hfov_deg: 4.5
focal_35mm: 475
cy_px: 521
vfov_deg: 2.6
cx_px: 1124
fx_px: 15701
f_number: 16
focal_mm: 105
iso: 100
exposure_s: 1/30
┄┄┄┄┄┄┄┄┄┄┄┄┄┄┄┄┄┄┄┄
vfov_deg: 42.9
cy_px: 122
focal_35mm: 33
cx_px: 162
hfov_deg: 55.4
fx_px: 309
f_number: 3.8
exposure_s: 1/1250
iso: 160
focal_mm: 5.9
┄┄┄┄┄┄┄┄┄┄┄┄┄┄┄┄┄┄┄┄
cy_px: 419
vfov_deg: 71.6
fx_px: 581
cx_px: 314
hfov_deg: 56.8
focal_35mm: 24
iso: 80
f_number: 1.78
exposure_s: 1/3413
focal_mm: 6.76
┄┄┄┄┄┄┄┄┄┄┄┄┄┄┄┄┄┄┄┄
* [PROBLEM REQUIREMENTS] Please give an exact copy of the entries above, from the line with "vfov_deg: 42.9" down to the line with "focal_mm: 5.9", inclusive, and nothing else.

* [EXERCISE RESPONSE]
vfov_deg: 42.9
cy_px: 122
focal_35mm: 33
cx_px: 162
hfov_deg: 55.4
fx_px: 309
f_number: 3.8
exposure_s: 1/1250
iso: 160
focal_mm: 5.9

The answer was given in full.